- **Aim of the exercise**
In the records, reproduce the part that opens with the line containing "### Quarterly Updates" and closes with the line containing "## 📞 Support & Resources", replacing "Quarterly" with "Monthly" and changing nothing else.

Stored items
╔══
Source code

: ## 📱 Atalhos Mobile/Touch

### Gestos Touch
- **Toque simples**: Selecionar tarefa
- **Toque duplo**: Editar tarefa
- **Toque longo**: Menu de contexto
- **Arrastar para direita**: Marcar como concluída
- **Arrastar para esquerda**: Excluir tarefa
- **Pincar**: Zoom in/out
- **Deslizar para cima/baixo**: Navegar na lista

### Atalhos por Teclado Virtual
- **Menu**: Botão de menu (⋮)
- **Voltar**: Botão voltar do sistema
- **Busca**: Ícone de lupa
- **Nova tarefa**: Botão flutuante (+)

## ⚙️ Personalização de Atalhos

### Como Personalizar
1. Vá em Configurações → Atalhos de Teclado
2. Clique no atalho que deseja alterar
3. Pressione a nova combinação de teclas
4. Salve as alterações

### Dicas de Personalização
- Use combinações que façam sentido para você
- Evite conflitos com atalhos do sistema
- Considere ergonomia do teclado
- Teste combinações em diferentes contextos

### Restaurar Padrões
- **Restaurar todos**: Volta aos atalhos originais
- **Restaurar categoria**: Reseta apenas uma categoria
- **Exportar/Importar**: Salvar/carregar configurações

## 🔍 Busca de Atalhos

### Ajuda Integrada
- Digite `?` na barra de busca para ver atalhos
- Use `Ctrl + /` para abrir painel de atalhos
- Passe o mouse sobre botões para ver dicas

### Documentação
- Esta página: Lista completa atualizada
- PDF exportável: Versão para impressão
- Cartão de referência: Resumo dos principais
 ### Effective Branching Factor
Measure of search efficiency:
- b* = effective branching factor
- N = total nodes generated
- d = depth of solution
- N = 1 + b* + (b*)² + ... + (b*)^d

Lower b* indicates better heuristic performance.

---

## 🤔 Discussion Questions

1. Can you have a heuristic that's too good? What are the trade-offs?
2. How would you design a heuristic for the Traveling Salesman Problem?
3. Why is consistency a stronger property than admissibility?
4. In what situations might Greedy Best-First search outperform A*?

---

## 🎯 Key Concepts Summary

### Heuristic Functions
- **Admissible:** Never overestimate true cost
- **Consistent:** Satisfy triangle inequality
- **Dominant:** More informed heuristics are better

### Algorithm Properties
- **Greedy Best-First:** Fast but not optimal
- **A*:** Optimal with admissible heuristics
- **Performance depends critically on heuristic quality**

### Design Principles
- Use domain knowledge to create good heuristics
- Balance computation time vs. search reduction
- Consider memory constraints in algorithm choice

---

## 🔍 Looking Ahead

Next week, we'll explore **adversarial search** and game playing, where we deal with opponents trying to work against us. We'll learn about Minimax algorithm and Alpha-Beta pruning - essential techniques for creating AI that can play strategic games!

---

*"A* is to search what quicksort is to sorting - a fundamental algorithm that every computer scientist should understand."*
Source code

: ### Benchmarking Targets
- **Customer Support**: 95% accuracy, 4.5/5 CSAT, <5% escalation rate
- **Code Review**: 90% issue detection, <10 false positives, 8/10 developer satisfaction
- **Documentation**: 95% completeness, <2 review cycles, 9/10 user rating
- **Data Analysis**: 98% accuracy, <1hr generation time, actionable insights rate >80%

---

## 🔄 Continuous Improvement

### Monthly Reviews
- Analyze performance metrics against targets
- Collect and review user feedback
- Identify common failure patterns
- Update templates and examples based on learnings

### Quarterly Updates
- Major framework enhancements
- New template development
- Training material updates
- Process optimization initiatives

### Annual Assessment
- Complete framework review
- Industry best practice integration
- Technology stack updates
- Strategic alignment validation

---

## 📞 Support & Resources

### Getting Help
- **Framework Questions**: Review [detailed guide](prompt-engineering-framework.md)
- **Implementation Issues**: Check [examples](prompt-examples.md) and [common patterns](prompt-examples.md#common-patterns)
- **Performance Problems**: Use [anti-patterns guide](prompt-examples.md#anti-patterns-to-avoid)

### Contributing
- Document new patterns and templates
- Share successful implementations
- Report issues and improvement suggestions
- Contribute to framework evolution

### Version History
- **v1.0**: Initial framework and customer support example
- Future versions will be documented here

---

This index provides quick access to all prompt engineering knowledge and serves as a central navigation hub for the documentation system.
╚══
- **Response to this exercise**
### Monthly Updates
- Major framework enhancements
- New template development
- Training material updates
- Process optimization initiatives

### Annual Assessment
- Complete framework review
- Industry best practice integration
- Technology stack updates
- Strategic alignment validation

---

## 📞 Support & Resources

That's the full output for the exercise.